# Nova página web sobre meteo



## triskelion (18 Out 2008 às 23:27)

Oi pessoal.

Este é o meu novo site de meteorologia. Espero k enviem sujestões e comentários.

link: http://www.meteopt.somee.com/

Luis Constantino


----------



## Vince (21 Out 2008 às 02:10)

O site está bem feito, parabéns. Mais um dos muitos sites de Meteo em Portugal. Quantos mais melhor, a família vai crescendo. Se precisar de ajuda e apoio técnico ou de infraestrutura e recursos para desenvolver ainda mais o site, pode contar com a gente, pois já apoiamos actualmente muitos outros sites.

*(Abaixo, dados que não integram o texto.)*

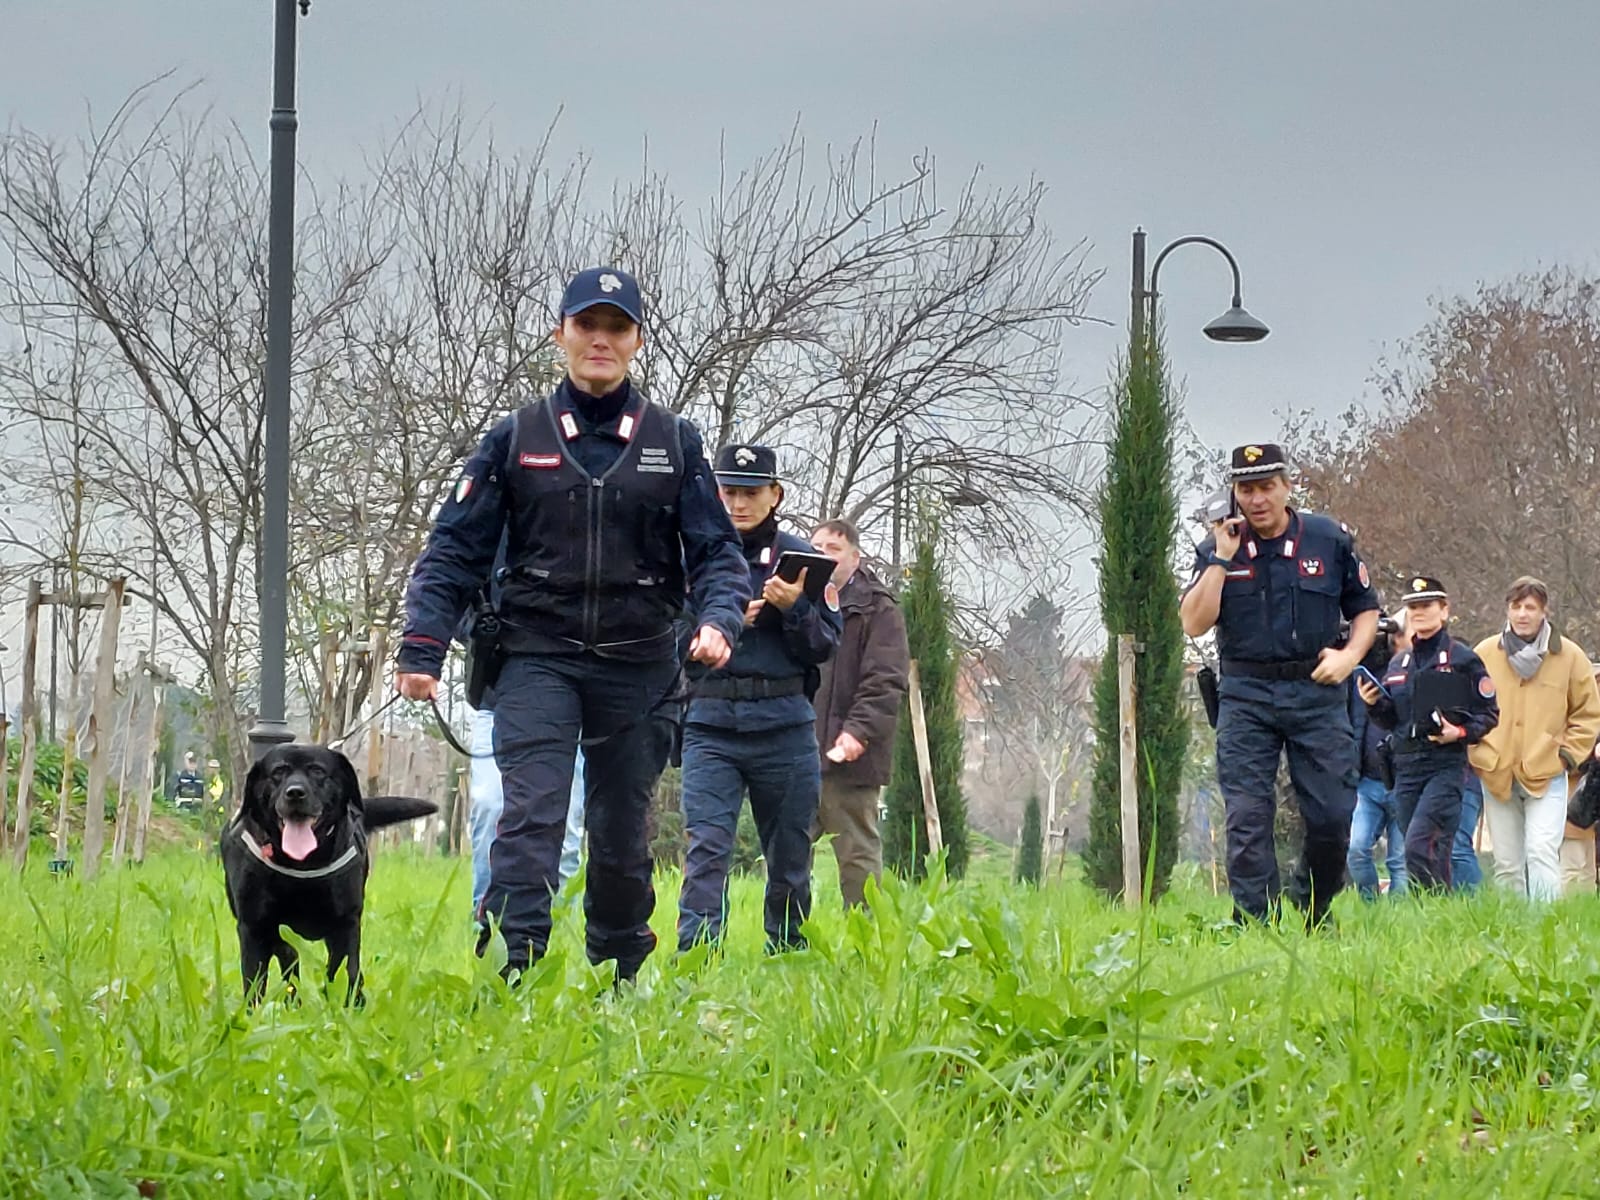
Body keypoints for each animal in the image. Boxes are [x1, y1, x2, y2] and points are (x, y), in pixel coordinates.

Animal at [222, 742, 438, 1004]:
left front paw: (349, 1004)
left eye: (317, 771)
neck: (302, 864)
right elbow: (256, 979)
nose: (295, 793)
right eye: (278, 772)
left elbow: (346, 968)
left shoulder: (346, 923)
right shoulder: (252, 926)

Mas já agora, não havia nome mais original para dar ao site que "Meteopt" ?


----------



## triskelion (21 Out 2008 às 22:25)

Por acaso só descobri este forum depois de já ter o site on-line.

Estava a escrever o site na barra de endereços e esqueci-me do somee e vim aki parar....

Muitos parabens pelo vosso site.

Já agora conhecem algum site fixe que aloje páginas Publisher de graça? É que estes gajos da somee meteram na minha página principal um anúncio do google e a minha página só se consegue ver nalguns computadores se andarmos com a barra para a direita...

Luis


----------